Saved data entries
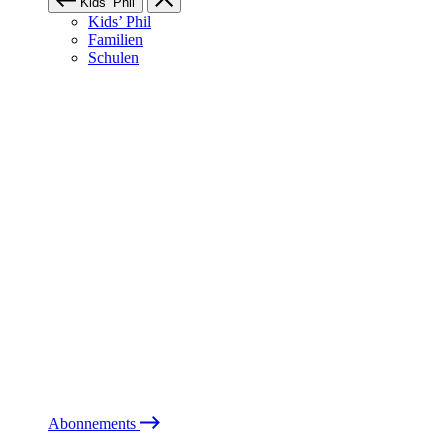
Kids’ Phil
Kids’ Phil
Familien
Schulen
Abonnements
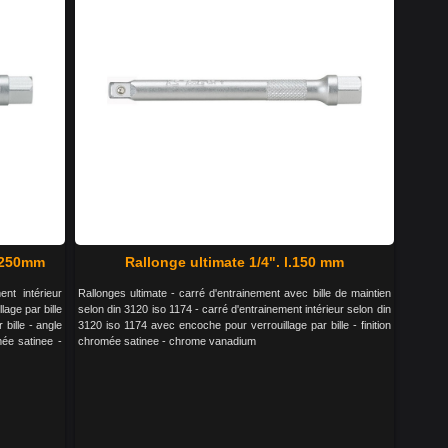
l.250mm
Rallonge ultimate 1/4". l.150 mm
ent intérieur
Rallonges ultimate - carré d'entrainement avec bille de maintien
age par bille
selon din 3120 iso 1174 - carré d'entrainement intérieur selon din
 bille - angle
3120 iso 1174 avec encoche pour verrouillage par bille - finition
mée satinee -
chromée satinee - chrome vanadium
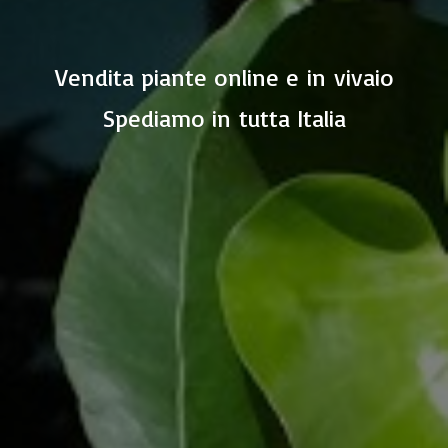
Vendita piante online e in vivaio
Spediamo in
tutta Italia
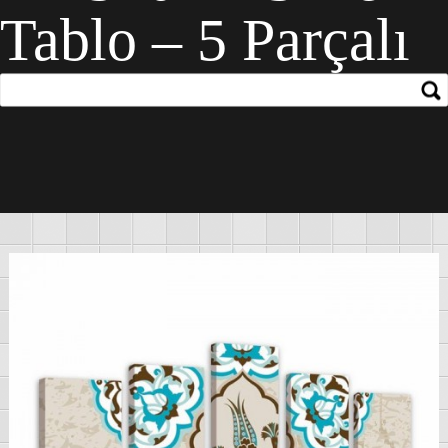
Tablo – 5 Parçalı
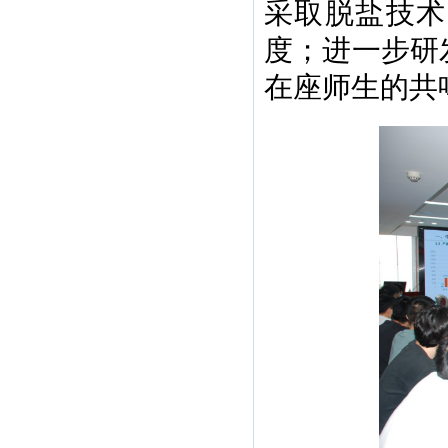
采取脱盐技术
度；进一步研
在座师生的共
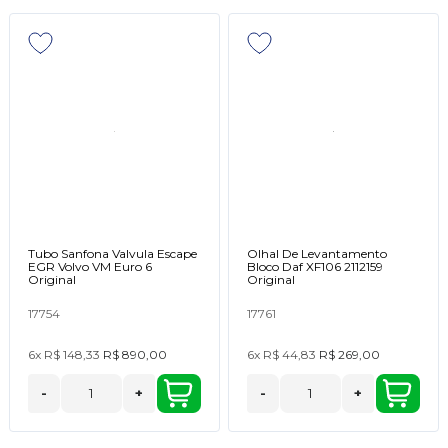
Tubo Sanfona Valvula Escape
Olhal De Levantamento
EGR Volvo VM Euro 6
Bloco Daf XF106 2112159
Original
Original
17754
17761
6x
R$ 148,33
R$ 890,00
6x
R$ 44,83
R$ 269,00
-
+
-
+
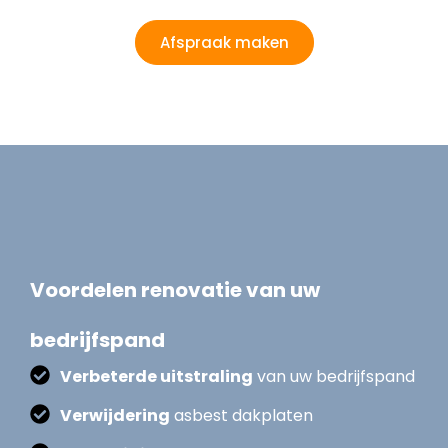
Afspraak maken
Voordelen renovatie van uw
bedrijfspand
Verbeterde uitstraling
van uw bedrijfspand
Verwijdering
asbest dakplaten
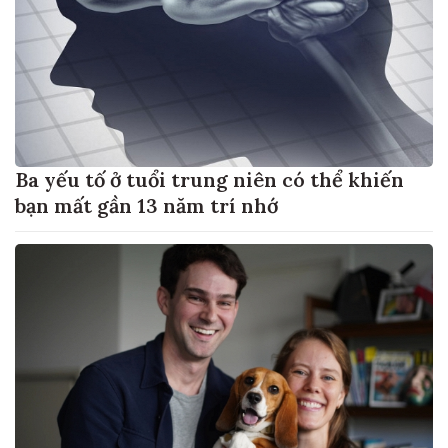
Ba yếu tố ở tuổi trung niên có thể khiến
bạn mất gần 13 năm trí nhớ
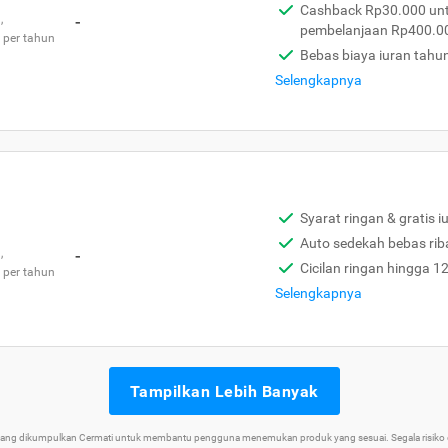
Cashback Rp30.000 unt
,
-
pembelanjaan Rp400.0
 per tahun
Bebas biaya iuran tahu
Selengkapnya
Syarat ringan & gratis i
Auto sedekah bebas rib
,
-
Cicilan ringan hingga 1
 per tahun
Selengkapnya
Tampilkan Lebih Banyak
 yang dikumpulkan Cermati untuk membantu pengguna menemukan produk yang sesuai. Segala risiko d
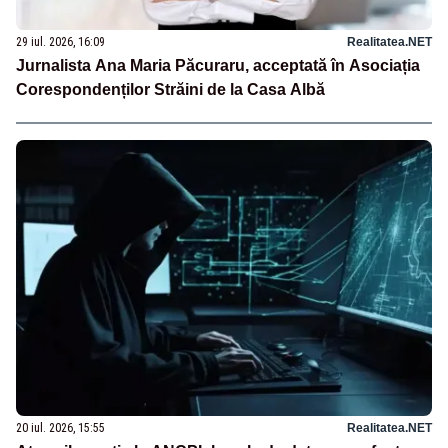
29 iul. 2026, 16:09
Realitatea.NET
Jurnalista Ana Maria Păcuraru, acceptată în Asociația
Corespondenților Străini de la Casa Albă
20 iul. 2026, 15:55
Realitatea.NET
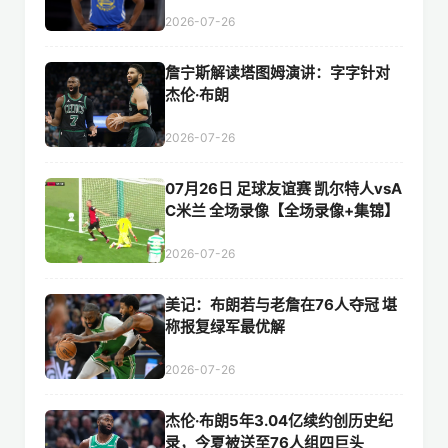
报销
2026-07-26
詹宁斯解读塔图姆演讲：字字针对
杰伦·布朗
2026-07-26
07月26日 足球友谊赛 凯尔特人vsA
C米兰 全场录像【全场录像+集锦】
2026-07-26
美记：布朗若与老詹在76人夺冠 堪
称报复绿军最优解
2026-07-26
杰伦·布朗5年3.04亿续约创历史纪
录，今夏被送至76人组四巨头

Written task: Identify each line in the entries with the word "avec" and copy it.

Answer space:
Rallonges ultimate - carré d'entrainement avec bille de maintien
3120 iso 1174 avec encoche pour verrouillage par bille - finition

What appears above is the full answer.